MEncoder ist ein 1a Tool, um das umzuwandeln. Eventuell musst du das Material nichtmal neu komprimieren, sondern nur das Containerformat umwandeln, ansonnsten ist xvid eine gute Wahl.


----------



## lernen.2007 (21. September 2007)

Hallo,

ja ich habe deine Post gelesen und das Programm runtergeladen. Aber ich habe jetzt ein anderes Problem. Schaue es dir mal bitte die Bilder an. Wenn ich starte zu transcodieren dann kommt die Fehlermeldung: No file is outputed.
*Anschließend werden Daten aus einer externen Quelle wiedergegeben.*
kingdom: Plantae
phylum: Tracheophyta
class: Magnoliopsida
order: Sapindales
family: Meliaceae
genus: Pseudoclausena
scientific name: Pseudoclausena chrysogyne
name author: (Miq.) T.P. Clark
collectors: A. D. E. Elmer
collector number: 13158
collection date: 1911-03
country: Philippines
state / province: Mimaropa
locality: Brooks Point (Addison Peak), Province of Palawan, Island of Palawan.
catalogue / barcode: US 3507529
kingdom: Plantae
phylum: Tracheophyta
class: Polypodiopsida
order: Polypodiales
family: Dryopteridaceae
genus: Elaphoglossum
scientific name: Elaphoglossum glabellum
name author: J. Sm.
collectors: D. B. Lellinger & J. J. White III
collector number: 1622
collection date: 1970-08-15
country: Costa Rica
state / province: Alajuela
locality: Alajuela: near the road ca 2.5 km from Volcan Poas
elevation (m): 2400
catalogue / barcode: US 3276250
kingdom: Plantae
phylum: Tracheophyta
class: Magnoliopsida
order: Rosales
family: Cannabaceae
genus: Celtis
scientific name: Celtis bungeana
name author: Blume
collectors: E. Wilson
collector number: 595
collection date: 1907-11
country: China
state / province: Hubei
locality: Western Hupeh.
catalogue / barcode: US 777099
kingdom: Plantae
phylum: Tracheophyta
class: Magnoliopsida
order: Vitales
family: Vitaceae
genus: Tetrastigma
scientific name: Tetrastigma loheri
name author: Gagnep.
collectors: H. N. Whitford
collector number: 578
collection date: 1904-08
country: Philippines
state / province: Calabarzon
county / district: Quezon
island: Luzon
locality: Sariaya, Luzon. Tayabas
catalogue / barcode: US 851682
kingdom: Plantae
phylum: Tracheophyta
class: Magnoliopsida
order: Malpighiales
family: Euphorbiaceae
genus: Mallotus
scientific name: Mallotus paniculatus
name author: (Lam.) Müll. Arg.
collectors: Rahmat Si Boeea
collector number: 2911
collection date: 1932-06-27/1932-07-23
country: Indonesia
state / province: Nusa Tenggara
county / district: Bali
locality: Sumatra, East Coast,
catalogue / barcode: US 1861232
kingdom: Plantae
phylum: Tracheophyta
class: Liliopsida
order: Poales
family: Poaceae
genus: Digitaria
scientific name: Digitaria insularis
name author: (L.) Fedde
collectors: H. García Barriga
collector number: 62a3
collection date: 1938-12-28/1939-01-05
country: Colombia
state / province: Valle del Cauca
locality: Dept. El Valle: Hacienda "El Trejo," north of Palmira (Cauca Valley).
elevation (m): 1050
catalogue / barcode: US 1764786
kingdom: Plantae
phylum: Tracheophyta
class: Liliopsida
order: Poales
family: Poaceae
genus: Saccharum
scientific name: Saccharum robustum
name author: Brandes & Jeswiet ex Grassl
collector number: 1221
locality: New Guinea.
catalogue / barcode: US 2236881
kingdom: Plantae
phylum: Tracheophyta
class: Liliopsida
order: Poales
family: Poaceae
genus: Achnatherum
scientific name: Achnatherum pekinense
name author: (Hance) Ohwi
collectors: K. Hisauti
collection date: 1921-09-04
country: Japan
Ich verstehe nicht, was das heissen soll. Ich will nur von *.mp4 in anderes video format kommen. 

Gruß
erkan


----------



## OnlyFoo (22. September 2007)

das ist nicht Mencoder, sondern Mediacoder odr so (steht ja auch drüber)
Mencoder gibts hier: http://www.mplayerhq.hu/design7/news.html

evnt hilft das hier schon:
mencoder input.mp4 -o output.avi

sonnst vlt sowas:
mencoder -ovc xvid -oac mp3lame -xvidencopts bitrate=1000 -lameopts cbr:br=128 input.mp4 -o output.avi


----------



## lernen.2007 (23. September 2007)

Hallo,

tut mir leid, aber von dir angegebene Seite habe ich kein Mencoder Tool zum Download gefunden. Kannst du mir vielleicht weiterhelfen?

Gruß


----------



## OnlyFoo (23. September 2007)

http://www1.mplayerhq.hu/MPlayer/releases/win32/MPlayer-mingw32-1.0rc1.zip

entpacken, mit ner dosbox in das verzeichnis wechseln, und oben genanntes eintippen


----------



## lernen.2007 (23. September 2007)

Hallo, 

danke zuerst fürs Hilfe. Ich habe das Video jetzt in *.avi Format. Aber was ist das beste Qualität in dem ich von mp4 umwandeln kann bzw. welches Format kann mir bessere Bildqualität erzeugen?

Danke


----------



## OnlyFoo (23. September 2007)

Du kannst keine bessere Qualität erzeugen. Wo nichts ist, kann auch nicht mehr herkommen.
Das Beste ist es, wenn du die Videodaten garnicht umwandelst, also nur das Containerformat von MP4 auf AVI änderst (erstes Beispiel was ich gegeben habe), ansonnsten machs wie im zweiten Beispiel, wobei du die Bitrate von xvid noch anpassen kannst, je nachdem wies dir gefällt...


----------